(Supplied data Opens)

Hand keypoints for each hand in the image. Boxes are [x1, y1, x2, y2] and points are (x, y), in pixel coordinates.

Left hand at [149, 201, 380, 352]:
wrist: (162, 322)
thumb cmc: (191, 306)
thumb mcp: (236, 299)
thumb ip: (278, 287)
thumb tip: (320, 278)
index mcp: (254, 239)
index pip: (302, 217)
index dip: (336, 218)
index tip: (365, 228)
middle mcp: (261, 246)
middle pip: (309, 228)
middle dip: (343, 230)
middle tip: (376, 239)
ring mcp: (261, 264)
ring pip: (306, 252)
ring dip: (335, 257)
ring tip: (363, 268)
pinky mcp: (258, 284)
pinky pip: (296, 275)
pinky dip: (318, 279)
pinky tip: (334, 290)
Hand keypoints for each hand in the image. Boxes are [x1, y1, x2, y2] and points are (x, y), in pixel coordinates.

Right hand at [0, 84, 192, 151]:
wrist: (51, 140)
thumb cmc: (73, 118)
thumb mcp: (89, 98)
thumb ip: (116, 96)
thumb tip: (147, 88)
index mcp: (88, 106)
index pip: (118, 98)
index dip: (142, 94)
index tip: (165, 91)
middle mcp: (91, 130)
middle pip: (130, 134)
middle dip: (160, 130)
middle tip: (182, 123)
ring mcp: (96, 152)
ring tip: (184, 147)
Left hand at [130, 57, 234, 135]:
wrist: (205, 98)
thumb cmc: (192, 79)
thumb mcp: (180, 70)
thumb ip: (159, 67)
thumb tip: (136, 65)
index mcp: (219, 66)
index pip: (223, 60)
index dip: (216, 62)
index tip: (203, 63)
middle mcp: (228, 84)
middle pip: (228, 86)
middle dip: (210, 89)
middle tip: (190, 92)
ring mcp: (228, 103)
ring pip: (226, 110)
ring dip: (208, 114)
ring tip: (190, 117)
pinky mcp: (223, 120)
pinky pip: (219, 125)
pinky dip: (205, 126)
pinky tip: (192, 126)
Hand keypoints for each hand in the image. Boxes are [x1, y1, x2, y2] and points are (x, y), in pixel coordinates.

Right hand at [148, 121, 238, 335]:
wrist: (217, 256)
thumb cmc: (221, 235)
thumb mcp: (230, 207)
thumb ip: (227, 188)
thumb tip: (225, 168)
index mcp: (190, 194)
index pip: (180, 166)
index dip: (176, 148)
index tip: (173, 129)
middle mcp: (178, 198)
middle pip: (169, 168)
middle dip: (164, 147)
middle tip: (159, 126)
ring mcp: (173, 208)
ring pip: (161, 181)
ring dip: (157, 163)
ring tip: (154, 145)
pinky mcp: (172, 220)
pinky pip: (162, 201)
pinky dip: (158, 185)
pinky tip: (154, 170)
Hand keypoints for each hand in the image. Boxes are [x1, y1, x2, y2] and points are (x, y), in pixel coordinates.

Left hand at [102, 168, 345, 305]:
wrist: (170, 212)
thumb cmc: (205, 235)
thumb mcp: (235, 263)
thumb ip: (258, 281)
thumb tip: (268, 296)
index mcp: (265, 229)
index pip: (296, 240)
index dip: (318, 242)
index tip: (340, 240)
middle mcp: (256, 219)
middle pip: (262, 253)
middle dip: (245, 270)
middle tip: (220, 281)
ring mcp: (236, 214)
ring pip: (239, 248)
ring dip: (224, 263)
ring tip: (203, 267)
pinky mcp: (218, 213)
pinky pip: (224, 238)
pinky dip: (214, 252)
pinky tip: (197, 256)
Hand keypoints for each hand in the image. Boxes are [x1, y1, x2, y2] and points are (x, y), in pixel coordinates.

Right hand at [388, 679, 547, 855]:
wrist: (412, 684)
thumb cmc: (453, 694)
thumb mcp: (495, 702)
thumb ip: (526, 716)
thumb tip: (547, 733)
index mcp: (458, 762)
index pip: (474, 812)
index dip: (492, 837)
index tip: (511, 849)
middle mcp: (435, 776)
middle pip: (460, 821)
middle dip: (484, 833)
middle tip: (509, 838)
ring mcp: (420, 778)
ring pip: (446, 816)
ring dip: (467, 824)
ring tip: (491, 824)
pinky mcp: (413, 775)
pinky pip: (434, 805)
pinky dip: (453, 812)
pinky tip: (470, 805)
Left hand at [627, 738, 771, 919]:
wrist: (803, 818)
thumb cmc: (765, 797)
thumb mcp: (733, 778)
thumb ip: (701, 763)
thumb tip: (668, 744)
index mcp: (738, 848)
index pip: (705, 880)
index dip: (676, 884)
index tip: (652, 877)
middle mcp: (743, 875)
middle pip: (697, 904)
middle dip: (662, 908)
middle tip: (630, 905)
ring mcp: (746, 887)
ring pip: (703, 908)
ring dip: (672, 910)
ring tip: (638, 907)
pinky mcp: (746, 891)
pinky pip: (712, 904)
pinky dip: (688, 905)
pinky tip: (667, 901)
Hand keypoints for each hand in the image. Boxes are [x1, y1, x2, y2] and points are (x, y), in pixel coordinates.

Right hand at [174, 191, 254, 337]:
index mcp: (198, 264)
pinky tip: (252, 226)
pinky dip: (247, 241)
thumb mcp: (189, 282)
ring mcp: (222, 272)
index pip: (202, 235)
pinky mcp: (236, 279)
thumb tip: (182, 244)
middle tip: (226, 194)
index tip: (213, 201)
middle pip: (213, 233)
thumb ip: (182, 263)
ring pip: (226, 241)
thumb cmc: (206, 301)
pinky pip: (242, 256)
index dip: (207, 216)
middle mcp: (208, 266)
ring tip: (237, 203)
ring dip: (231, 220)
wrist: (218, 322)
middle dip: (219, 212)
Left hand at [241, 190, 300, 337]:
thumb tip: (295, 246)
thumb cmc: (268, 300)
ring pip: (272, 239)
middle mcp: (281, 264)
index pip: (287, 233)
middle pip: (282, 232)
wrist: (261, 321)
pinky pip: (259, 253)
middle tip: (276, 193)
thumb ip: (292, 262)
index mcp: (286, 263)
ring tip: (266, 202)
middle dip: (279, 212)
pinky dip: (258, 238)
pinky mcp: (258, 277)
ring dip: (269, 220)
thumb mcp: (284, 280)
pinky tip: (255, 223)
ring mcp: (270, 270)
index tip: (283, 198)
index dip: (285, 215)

(Supplied data Closes)

§ **Exercise brief**: What you return should match the entries above exactly.

§ **Your response**:
Hand keypoints for each hand in the image. Boxes are [x1, y1, x2, y2] and points are (x, y), in pixel coordinates.

Left hand at [149, 201, 380, 352]:
wrist: (162, 322)
thumb cmc: (191, 306)
thumb mcp: (236, 299)
thumb ip: (278, 287)
thumb tip: (320, 278)
index mcp: (254, 239)
index pip: (302, 217)
index dip: (336, 218)
index tip: (365, 228)
middle mcp: (261, 246)
middle pip: (309, 228)
middle dip: (343, 230)
middle tip: (376, 239)
ring mcp: (261, 264)
ring pip: (306, 252)
ring dip: (335, 257)
ring tip: (363, 268)
pinky mcp: (258, 284)
pinky pip: (296, 275)
pinky dip: (318, 279)
pinky tip: (334, 290)
Hand keypoints for each hand in the image. Boxes are [x1, y1, x2, y2] and points are (x, y), in pixel coordinates.

Right hand at [0, 84, 192, 151]:
wrist: (51, 140)
thumb cmc: (73, 118)
thumb mcp: (89, 98)
thumb ip: (116, 96)
thumb tip: (147, 88)
index mcp: (88, 106)
index pip: (118, 98)
index dip: (142, 94)
index tip: (165, 91)
middle mcp: (91, 130)
middle pip: (130, 134)
middle dip: (160, 130)
middle tip: (182, 123)
ring mcp: (96, 152)
ring tip: (184, 147)
Left hand at [130, 57, 234, 135]:
wrist: (205, 98)
thumb cmc: (192, 79)
thumb mcp: (180, 70)
thumb ip: (159, 67)
thumb tip: (136, 65)
index mcp: (219, 66)
index pip: (223, 60)
index dip: (216, 62)
index tip: (203, 63)
middle mcp: (228, 84)
middle pip: (228, 86)
middle dip: (210, 89)
middle tip: (190, 92)
ring mcp: (228, 103)
ring pip: (226, 110)
ring dip: (208, 114)
ring tip: (190, 117)
pinky mcp: (223, 120)
pinky pip: (219, 125)
pinky dip: (205, 126)
pinky tip: (192, 126)
Hand keypoints for each hand in the image. Boxes are [x1, y1, x2, y2] and points are (x, y), in pixel coordinates.

Right hand at [148, 121, 238, 335]:
wrist: (217, 256)
thumb cmc: (221, 235)
thumb mcp: (230, 207)
thumb ip: (227, 188)
thumb tip: (225, 168)
index mcp: (190, 194)
index pip: (180, 166)
index dip: (176, 148)
index tip: (173, 129)
middle mcp: (178, 198)
middle pip: (169, 168)
middle dip: (164, 147)
middle tip: (159, 126)
ring mcp: (173, 208)
ring pip: (161, 181)
ring dip: (157, 163)
ring tip: (154, 145)
pinky mcp: (172, 220)
pinky pip: (162, 201)
pinky dip: (158, 185)
pinky tip: (154, 170)
Hand keypoints for each hand in the image. Boxes are [x1, y1, x2, y2] and points are (x, y), in pixel coordinates.

Left hand at [102, 168, 345, 305]:
wrist: (170, 212)
thumb cmc: (205, 235)
thumb mcp: (235, 263)
thumb ip: (258, 281)
thumb tip: (268, 296)
index mcp: (265, 229)
index pip: (296, 240)
index dip: (318, 242)
index tip: (340, 240)
middle mcp: (256, 219)
middle pip: (262, 253)
middle dip: (245, 270)
middle tip: (220, 281)
ring mcp: (236, 214)
ring pip: (239, 248)
ring dip: (224, 263)
ring tip: (203, 267)
pinky mcp: (218, 213)
pinky pip: (224, 238)
pinky dip: (214, 252)
pinky tip: (197, 256)
Hand keypoints for each hand in the image. Boxes are [x1, y1, x2, y2] and points are (x, y), in pixel coordinates.

Right hand at [388, 679, 547, 855]:
wrist: (412, 684)
thumb cmc: (453, 694)
thumb mcp: (495, 702)
thumb ip: (526, 716)
thumb tip: (547, 733)
index mcp: (458, 762)
index pip: (474, 812)
index dip: (492, 837)
index tip: (511, 849)
middle mcp: (435, 776)
middle pip: (460, 821)
middle dip: (484, 833)
middle tip: (509, 838)
ring mcp: (420, 778)
ring pip: (446, 816)
ring dip: (467, 824)
ring tip: (491, 824)
pinky mcp: (413, 775)
pinky pip: (434, 805)
pinky dip: (453, 812)
pinky tip: (470, 805)
Left hand at [627, 738, 771, 919]:
wrist: (803, 818)
thumb cmc: (765, 797)
thumb mcp: (733, 778)
thumb ip: (701, 763)
thumb tip: (668, 744)
index mcp: (738, 848)
index pip: (705, 880)
index dip: (676, 884)
index tip: (652, 877)
middle mcp: (743, 875)
middle pip: (697, 904)
middle dip: (662, 908)
middle tip: (630, 905)
ring mcp: (746, 887)
ring pip: (703, 908)
ring dip: (672, 910)
ring tip: (638, 907)
pinky mcp: (746, 891)
pinky pip: (712, 904)
pinky dip: (688, 905)
pinky tip: (667, 901)
Hand keypoints for each hand in the image. Boxes are [x1, y1, x2, y2] and points are (x, y), in pixel coordinates.

Right hand at [174, 191, 254, 337]:
index mcp: (198, 264)
pinky tip: (252, 226)
pinky dip: (247, 241)
thumb mcp: (189, 282)
ring mcp: (222, 272)
index pip: (202, 235)
pinky mcp: (236, 279)
thumb tip: (182, 244)
middle tip: (226, 194)
index tip: (213, 201)
middle pip: (213, 233)
thumb ip: (182, 263)
ring pip: (226, 241)
thumb cmc: (206, 301)
pinky pip: (242, 256)
index dip: (207, 216)
middle mcp: (208, 266)
ring tip: (237, 203)
ring dip: (231, 220)
wrist: (218, 322)
middle dip: (219, 212)
Left hand at [241, 190, 300, 337]:
thumb tip: (295, 246)
thumb cmc: (268, 300)
ring pip: (272, 239)
middle mcp: (281, 264)
index pip: (287, 233)
middle pip: (282, 232)
wrist: (261, 321)
pinky pip: (259, 253)
middle tip: (276, 193)
thumb ip: (292, 262)
index mcp: (286, 263)
ring tip: (266, 202)
middle dip: (279, 212)
pinky dip: (258, 238)
pinky mcp: (258, 277)
ring dip: (269, 220)
thumb mcp: (284, 280)
pinky tip: (255, 223)
ring mcp: (270, 270)
index tip: (283, 198)
index dip: (285, 215)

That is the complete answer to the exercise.